**REQUIREMENT**
Starting with the line where "Verwijderbaar:Eenvoudig" appears, print every line through the end of the entries below exactly as it stands, and leave out the pictures.

Saved data entries:
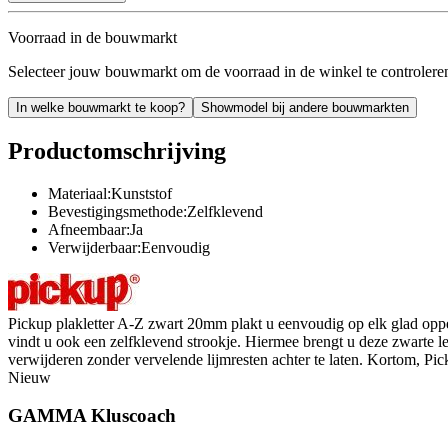
Voorraad in de bouwmarkt
Selecteer jouw bouwmarkt om de voorraad in de winkel te controlere
In welke bouwmarkt te koop?
Showmodel bij andere bouwmarkten
Productomschrijving
Materiaal:Kunststof
Bevestigingsmethode:Zelfklevend
Afneembaar:Ja
Verwijderbaar:Eenvoudig
Pickup plakletter A-Z zwart 20mm plakt u eenvoudig op elk glad oppervl
vindt u ook een zelfklevend strookje. Hiermee brengt u deze zwarte le
verwijderen zonder vervelende lijmresten achter te laten. Kortom, Pi
Nieuw
GAMMA Kluscoach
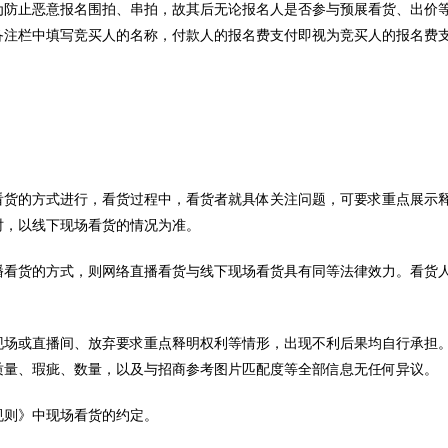
为防止恶意报名围拍、串拍，故其后无论报名人是否参与预展看货、出价
备注栏中填写竞买人的名称，付款人的报名费支付即视为竞买人的报名费
看货的方式进行，看货过程中，看货者就具体关注问题，可要求重点展示
时，以线下现场看货的情况为准。
播看货的方式，则网络直播看货与线下现场看货具有同等法律效力。看货
现场或直播间、放弃要求重点释明权利等情形，出现不利后果均自行承担
质量、瑕疵、数量，以及与招商参考图片匹配度等全部信息无任何异议。
规则》中现场看货的约定。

**TASK ANSWER**
Verwijderbaar:Eenvoudig
Pickup plakletter A-Z zwart 20mm plakt u eenvoudig op elk glad oppervl
vindt u ook een zelfklevend strookje. Hiermee brengt u deze zwarte le
verwijderen zonder vervelende lijmresten achter te laten. Kortom, Pi
Nieuw
GAMMA Kluscoach
为防止恶意报名围拍、串拍，故其后无论报名人是否参与预展看货、出价
备注栏中填写竞买人的名称，付款人的报名费支付即视为竞买人的报名费
看货的方式进行，看货过程中，看货者就具体关注问题，可要求重点展示
时，以线下现场看货的情况为准。
播看货的方式，则网络直播看货与线下现场看货具有同等法律效力。看货
现场或直播间、放弃要求重点释明权利等情形，出现不利后果均自行承担
质量、瑕疵、数量，以及与招商参考图片匹配度等全部信息无任何异议。
规则》中现场看货的约定。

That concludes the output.